Source records:
· · · ·

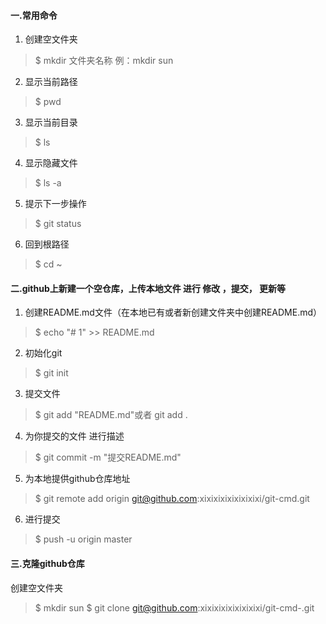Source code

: #### 一.常用命令
1. 创建空文件夹
> $ mkdir 文件夹名称   例：mkdir sun 
2. 显示当前路径
> $ pwd         
3. 显示当前目录
> $ ls                
4. 显示隐藏文件
> $ ls -a      
5. 提示下一步操作     
> $ git status   
6. 回到根路径
> $ cd ~

#### 二.github上新建一个空仓库，上传本地文件 进行 修改  ，提交， 更新等
1. 创建README.md文件（在本地已有或者新创建文件夹中创建README.md）
> $ echo "# 1" >> README.md
2. 初始化git
> $ git init
3. 提交文件
> $ git add "README.md"或者 git add .
4. 为你提交的文件 进行描述
> $ git commit -m "提交README.md"
5. 为本地提供github仓库地址
> $ git remote add origin git@github.com:xixixixixixixixixi/git-cmd.git
6. 进行提交
> $ push -u origin master

#### 三.克隆github仓库
创建空文件夹  
> $ mkdir  sun
> $ git clone  git@github.com:xixixixixixixixixi/git-cmd-.git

· · · ·

## YOUR TASK
Transcribe the lines of the items verbatim, starting with the line containing "#### 二.github上新建一个空仓库，上传本地文件 进行" and ending with the line containing "5. 为本地提供github仓库地址", both included.

## EXERCISE ANSWER
#### 二.github上新建一个空仓库，上传本地文件 进行 修改  ，提交， 更新等
1. 创建README.md文件（在本地已有或者新创建文件夹中创建README.md）
> $ echo "# 1" >> README.md
2. 初始化git
> $ git init
3. 提交文件
> $ git add "README.md"或者 git add .
4. 为你提交的文件 进行描述
> $ git commit -m "提交README.md"
5. 为本地提供github仓库地址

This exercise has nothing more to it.